Tuesday, December 18, 2007

Racial Diversity in Montgomery's State Legislative Delegation

State Legislators
District White Black Asian Latino
White Black Asian Latino
14 58.9 19.6 13.6 6.2
3 1 0 0
15 65.0 8.5 18.0 7.0
3 1 0 0
16 75.8 4.4 10.9 7.0
3 0 1 0
17 49.2 12.8 17.7 19.0
3 0 1 0
18 50.5 14.3 10.8 21.9
1 0 1
19 51.5 18.2 13.6 15.3
4 0 0 0
20 32.7 33.5 11.8 23.1
4 0 0 0
39 50.4 17.2 16.3 14.2
3 0 1 0
ALL 54.9 15.9 13.3 13.8
25 3 3 1

Much of the discussion over state legislative vacancies was dominated by the need to increase the share of women and the racial diversity of the County's delegation. Today, I take a quick look at the current level of racial diversity among state legislators from Montgomery and the relation to the racial composition of legislative districts.

Whites form just under 54.9% of the County's population but 78.1% of the County's state legislative delegation. Blacks, Asians, and Latinos form 15.9%, 13.3%, and 13.8% of the population, respectively, but only 9.4%, 9.4%, and 3.1% of the legislative delegation.

Asians would need just one more legislative seat to achieve parity with population. African Americans would require two more seats to reach parity. Latinos have the largest gap between share in the population and the delegation. High rates of non-citizenship among Latinos account for a portion, though not all, of this gap.

Interestingly, there is little relationship between the racial composition of a legislative district and the share of minority legislators. The correlation between these two factors is actually negative (r = -0.36) indicating that one is more likely to find minority legislators in districts with relatively few minority residents.

Districts 19 and 20 help explain this surprising outcome. Although District 20 is the only district in the County in which whites form significantly less than one-half of the population, all of the its state legislators are white. Four districts (Districts 17, 18, 19, and 39) are roughly one-half white. District 19 has no minority state legislators while Districts 17 and 39 have one. District 18 has two due to the recent appointment of Delegate Al Carr.

In contrast, the three districts with clear white majorities (Districts 14, 15, and 16) all have one minority member of their legislative delegations.
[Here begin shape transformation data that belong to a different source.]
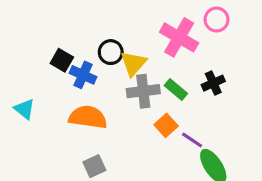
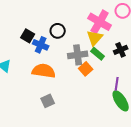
yellow triangle: (133, 63) -> (95, 38), moved
orange square: (166, 125) -> (86, 69), moved
purple line: (192, 140) -> (117, 84), moved, turned 64

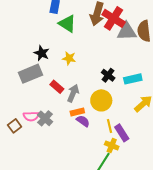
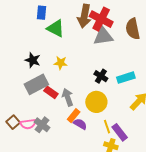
gray triangle: (127, 31) -> (103, 36), moved
gray rectangle: (30, 74) -> (36, 84), moved
gray arrow: (73, 93) -> (68, 97), turned -36
orange rectangle: (77, 112) -> (74, 116), turned -32
brown square: (15, 126) -> (13, 122), moved

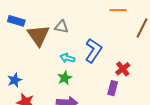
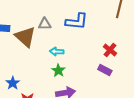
blue L-shape: (93, 51) -> (77, 21), moved, turned 75
purple rectangle: (113, 88) -> (105, 70), turned -64

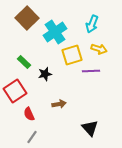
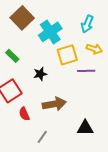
green rectangle: (24, 62) -> (12, 56), moved
brown arrow: (59, 104) -> (54, 104), size x1.6
black triangle: (90, 128) -> (85, 128), turned -48
gray line: (32, 137) -> (42, 137), moved

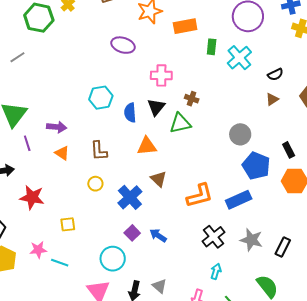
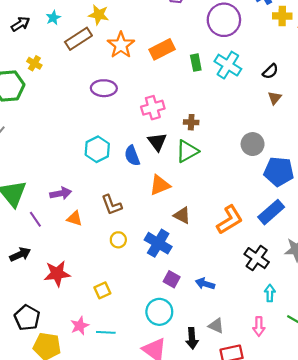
blue arrow: (158, 235) -> (205, 284), moved

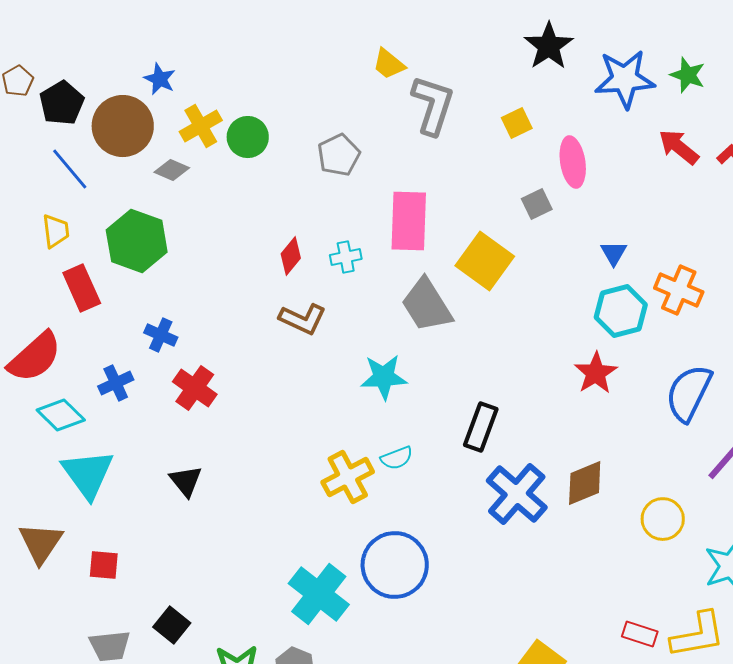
Put another way, the whitest districts in the County have as much or more minority representation than every other district except District 18. Notably, they each have more minority representation than the County's single district in which minority groups form a sizable majority of the population.

This presence of minority legislators but the lack of a strict relationship between district racial composition and where minority legislators serve may be a good thing. If character and quality matter more than fitting into the right box, one would expect at least some disjuncture between racial composition and the race of legislators.

Does anyone want to seriously suggest that Del. Craig Rice somehow becomes less eligible or less capable of representing District 15 because he is an African-American man but African Americans comprise under 9% of his constituents?

On the other hand, the table also suggests where further gains in minority representation are most likely to occur: Districts 19 and 20. Neither district has any minority state legislators though both are home to relatively high minority populations.

Despite its strong liberal tradition and pride in its urban diversity, the City Council of Takoma Park does not provide a fertile ground for recruitment of future minority legislators in District 20. As a member of the County Council pointed out to me, Takoma Park does not have a single minority person on the City Council. According to the 2000 Census, Takoma Park was 48.8% white, 34.0% black, 14.4% Latino, and 4.4% Asian.

Note: The left side of the table shows the percentage of the population falling into different racial groups according to the most recent edition of The Almanac of State Legislative Elections for the state legislative districts and the 2006 U.S. Census estimates for the county as a whole. The right side of the table shows the number of state legislators falling in each of the same racial categories.